I beat the whites to a foam at high speed in the stand mixer, then slowly added the sugar, one tablespoon at a time until the mixture formed stiff peaks. I then added the cocoa in the same manner, before realizing I really needed to slow down the mixer so the cocoa didn't waft all over the kitchen. 

I spooned the mixture into a pastry bag fitted with a round tip. I normally make meringue stars, but decided to follow the recipe's suggestion of making loaves. I just piped a loaf about 4" long, quickly realizing that the cookies were going to look remarkably like poop.

Following my schaumtortes recipe, I baked at 250 degrees for 75 minutes.

Time to Complete: Prep was about 20 minutes. I honestly didn't pay attention to that bit.

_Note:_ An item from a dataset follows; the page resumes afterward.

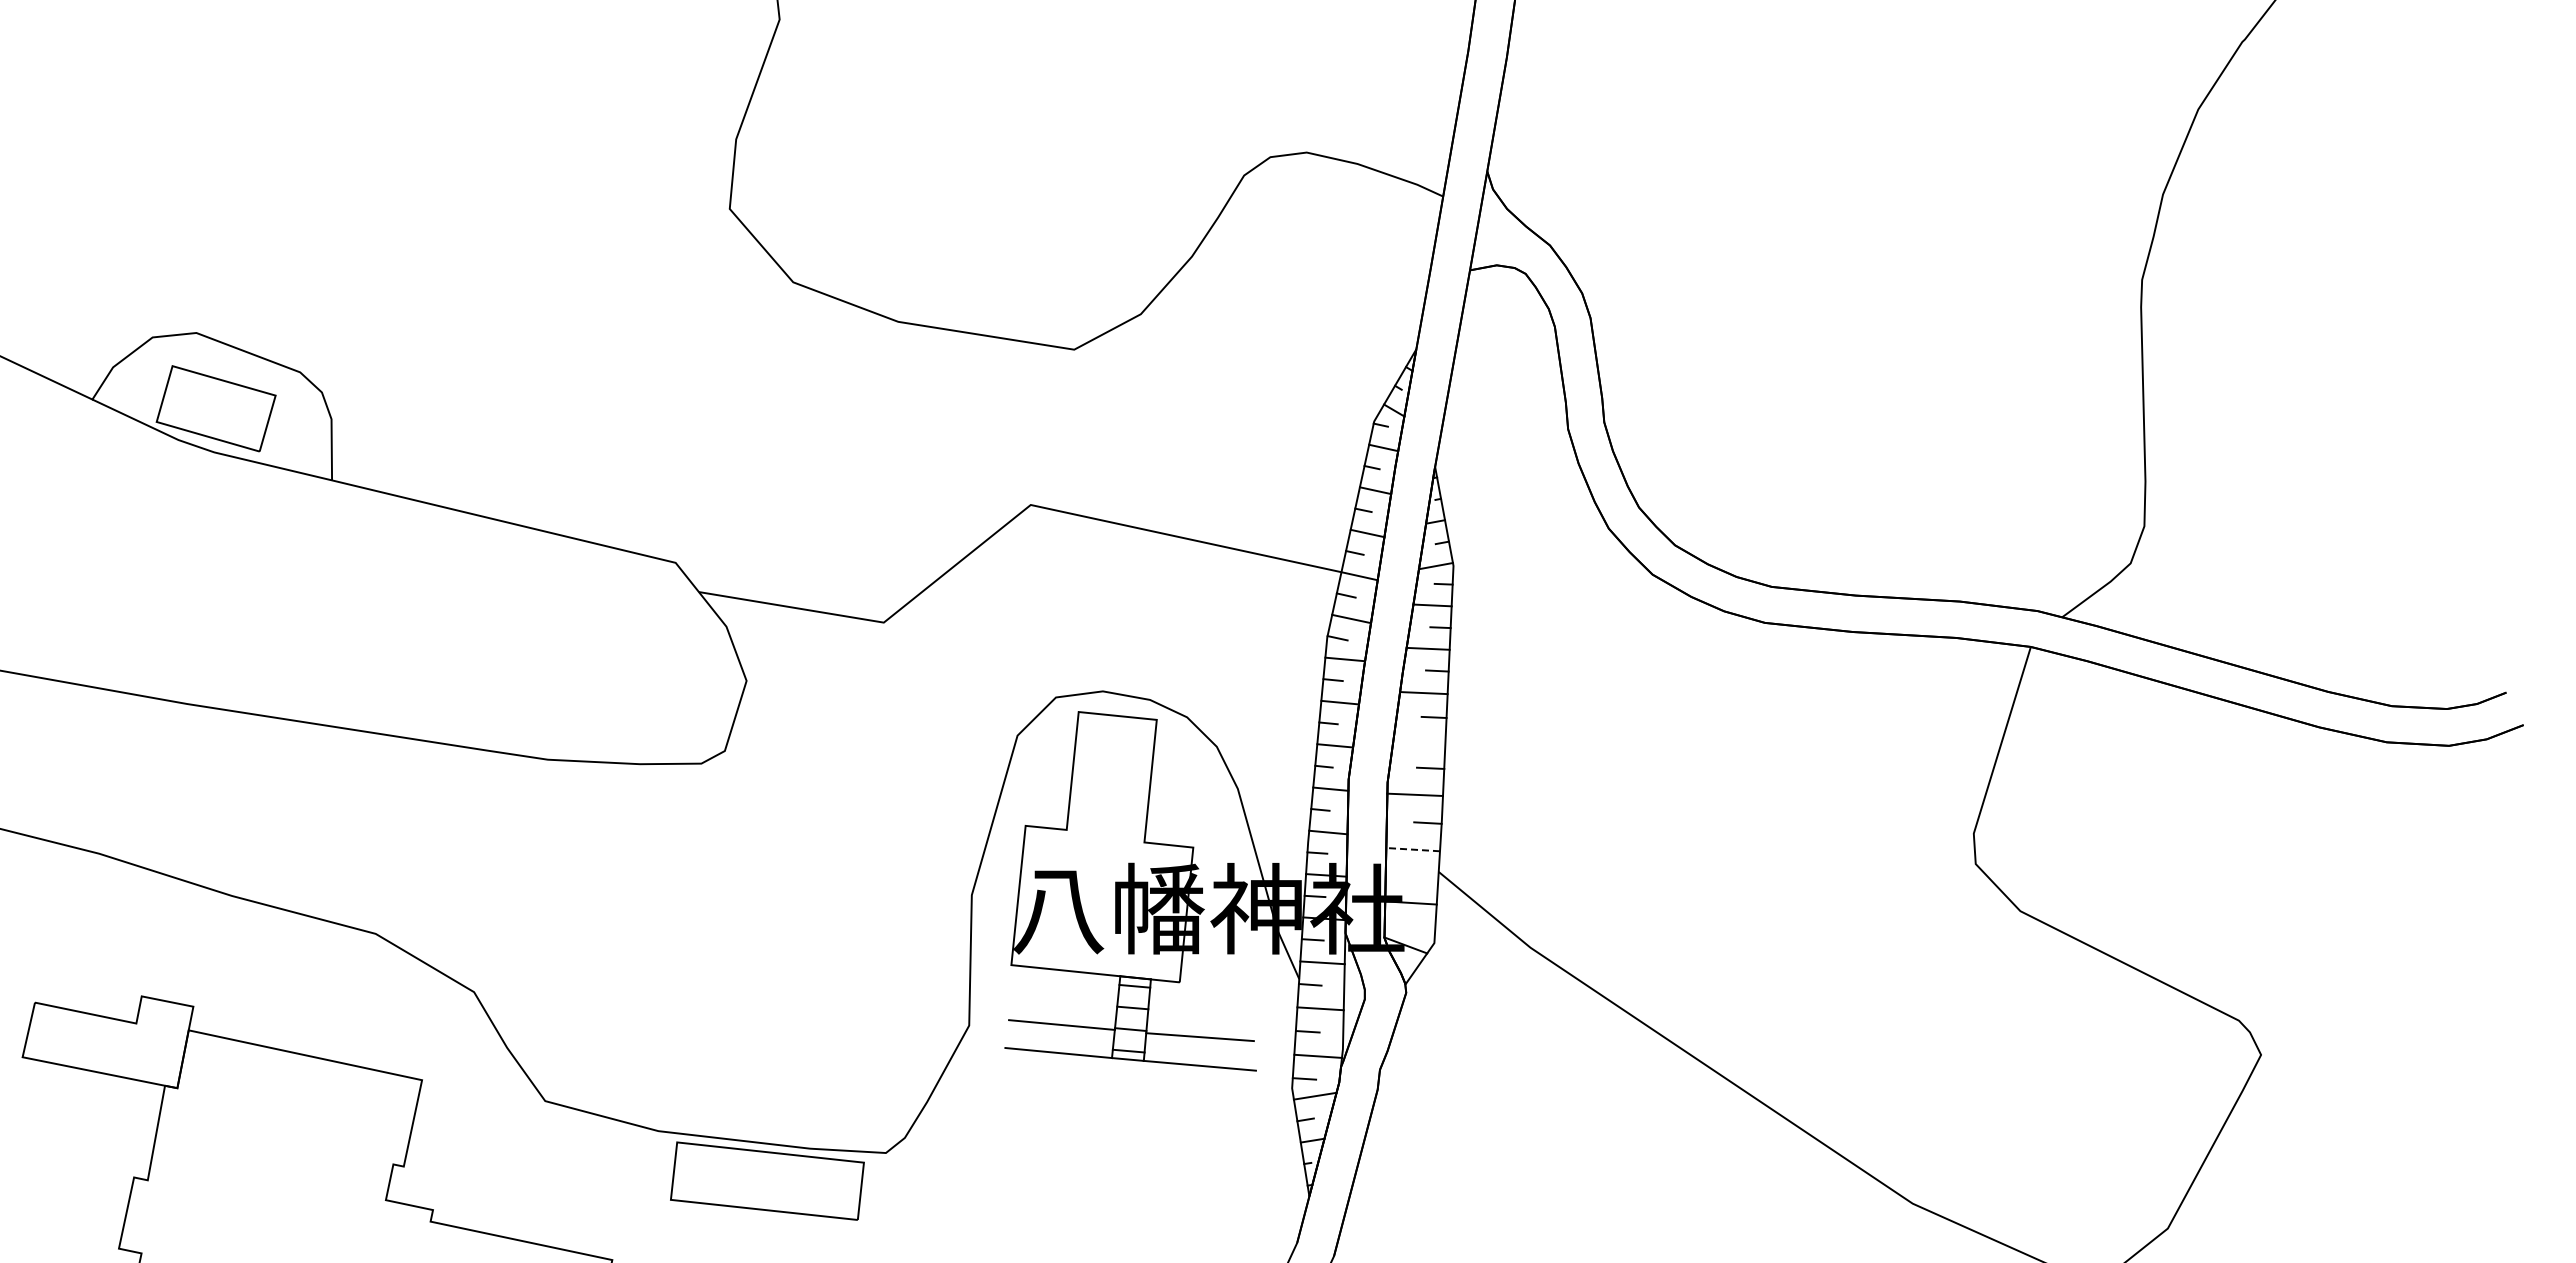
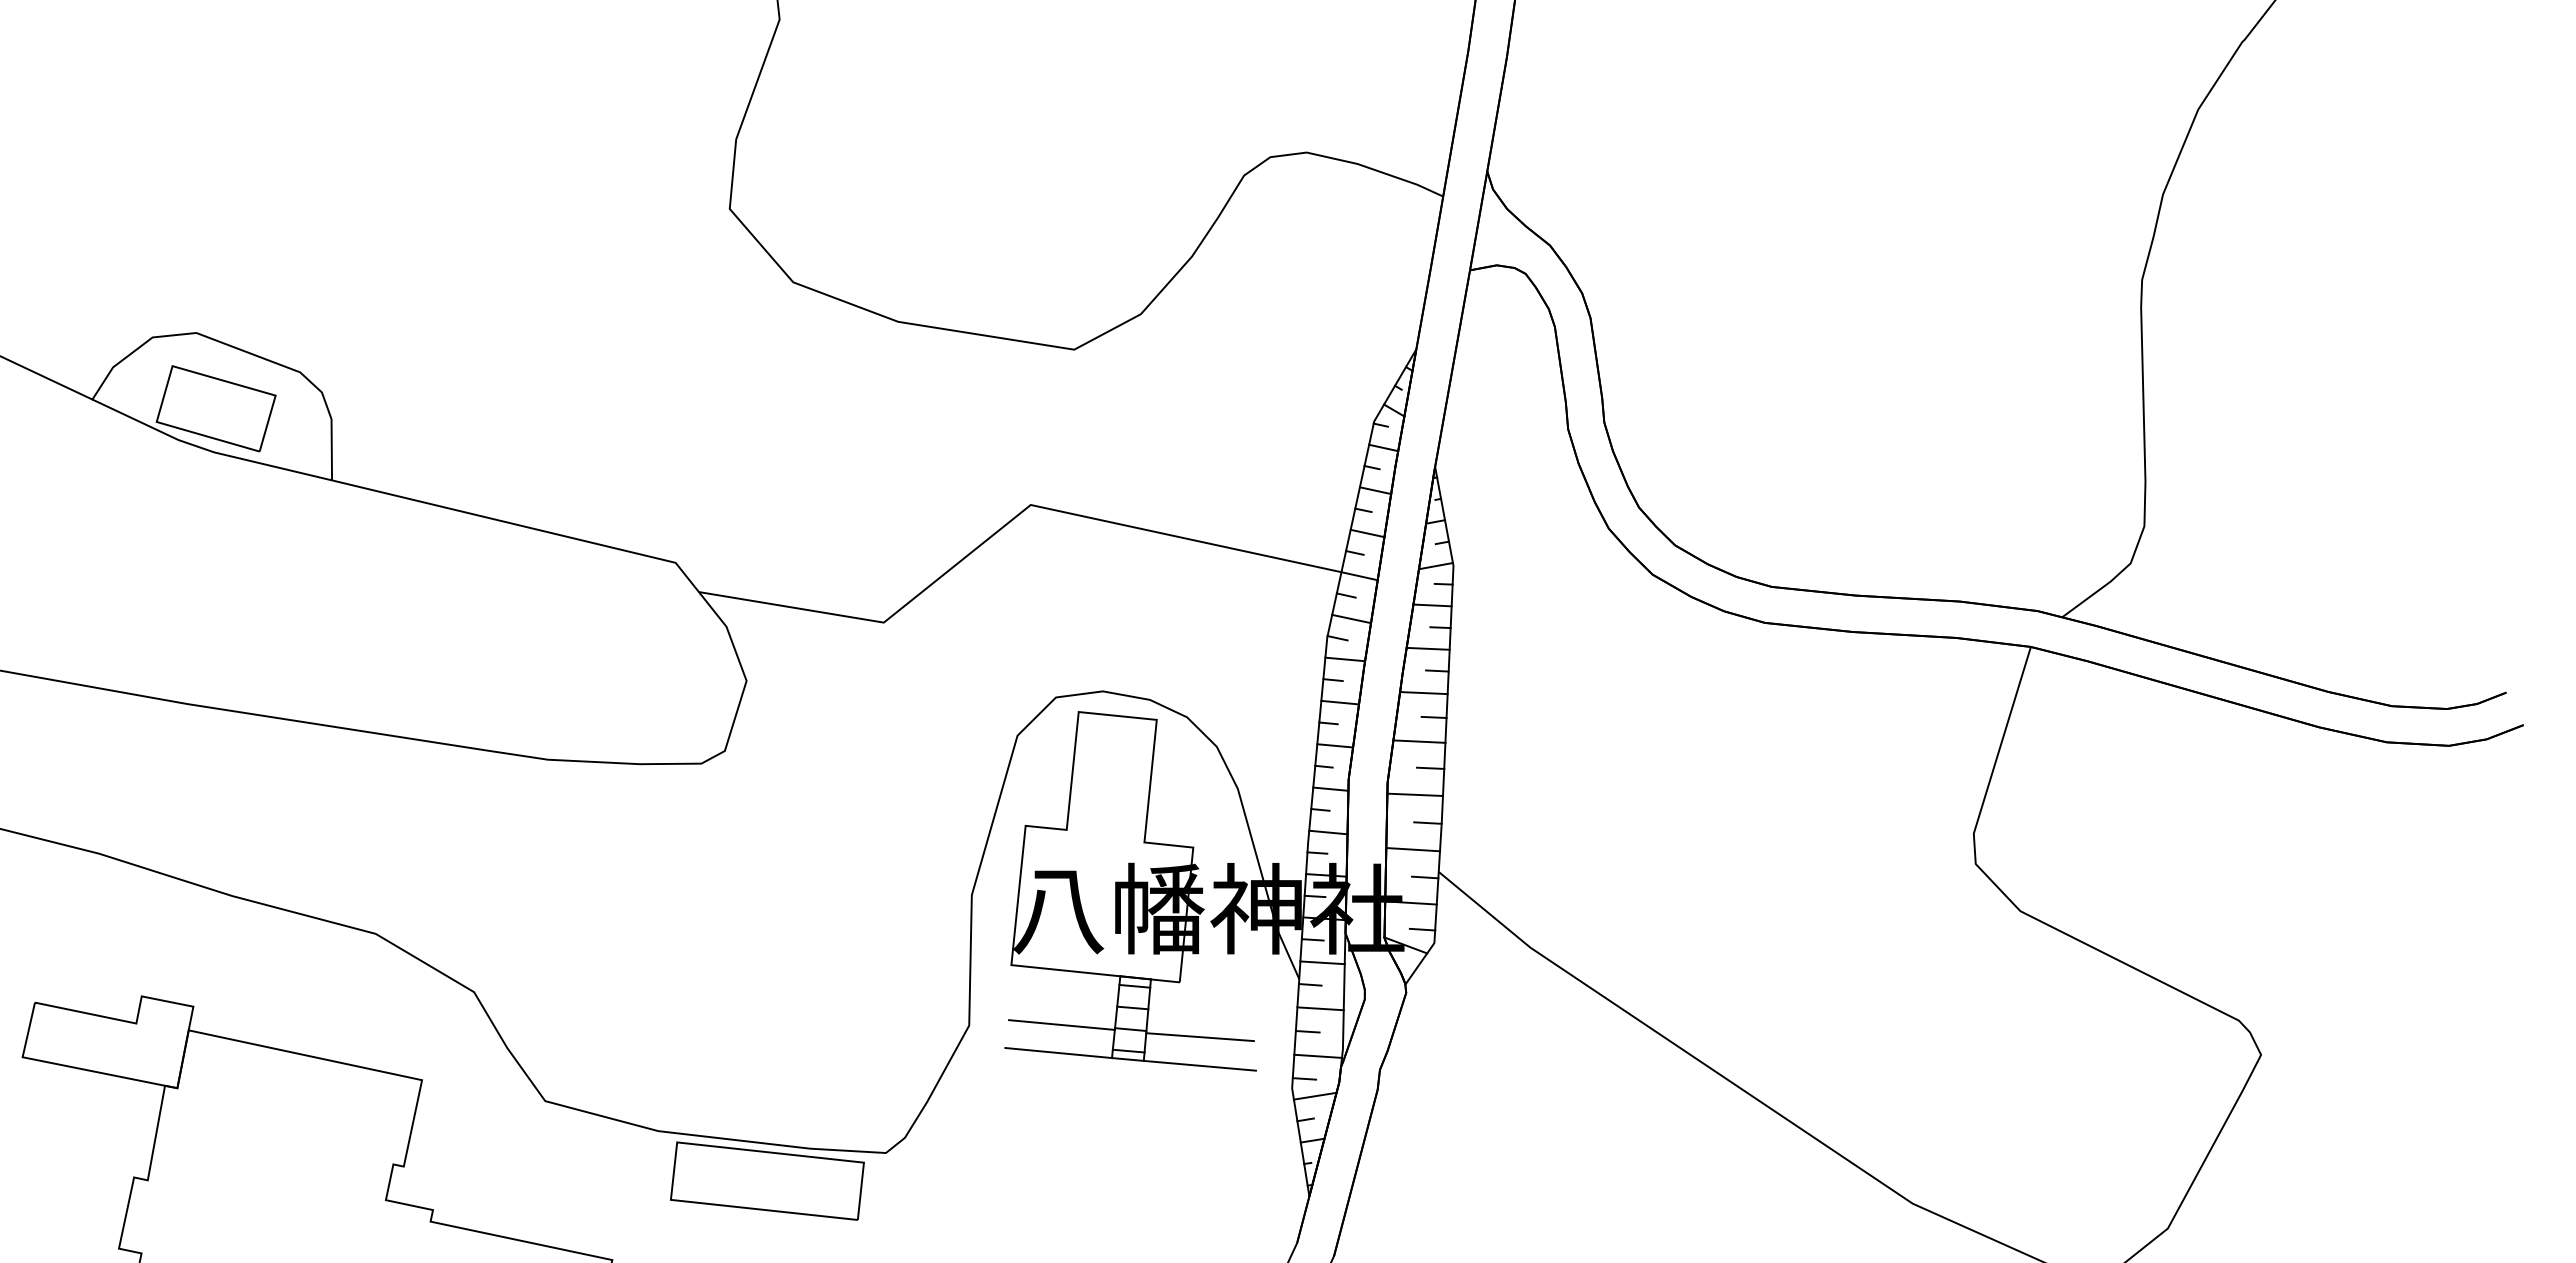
line at (1419, 741): none -> present
line at (1413, 849): dashed -> solid
line at (1424, 877): none -> present
line at (1422, 929): none -> present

The part in the oven felt like it took forever only because I couldn't wait to taste them. One hour and 15 minutes of baking time. A further 5 minutes with the oven door ajar to cool.

Total Cost: I had everything to hand, so I can only estimate cost. I guess the cost for 5 eggs would have been about $1, If cocoa sells for about 40 cents/oz., I would have spent 60 cents. Sugar is about 9 cents/oz, so 72 cents for the sugar. Total cost would be $2.32 for 32 meringues. 

How Successful Was It? OMG so delicious. I snatched four out of the oven while baking, just for "testing" purposes. After the second, I warned LB that if he wanted any, he had better get on it as I planned to eat them all. I've made chocolate meringues before and these were by far the best. They were both crispy and chewy and wonderfully chocolaty. The only problem was that they looked an awful lot like poop.

mmmmmm, poop!
If you make these, maybe pipe into a less scatological form. After all, the recipe says "any Fashion you please."

How Accurate Was It? Very accurate, I think. I'm not quite certain that cocoa is the same as grated chocolate run through a hair sieve. I used some modern recipes to calculate how many egg whites I should use. I used a stand mixer and a modern, commercial convection oven. Instead of baking on papers, I used a silpat.


Nina said...

Totally brilliant and inspiring! Now I want to make Chocolate-Puffs, just so I can serve them to my family and make them wonder!

Cinder Runner said...


QNPoohBear said...

Great minds think alike! I found a bunch of similar recipes going back to John Nott and Frederick Nutt in the 18th century. Yours came out better than mine did. I used American Heritage Chocolate made by Mars to mimic the type of chocolate in the 18th century. Cocoa powder wasn't invented until the 19th century after the time of the recipe I used.

7-letter Deborah, never a Deb said...

I've had that American Heritage chocolate. It's delicious! My main reason for opting for cocoa is I just didn't feel like grinding away on the microplane for ever and ever!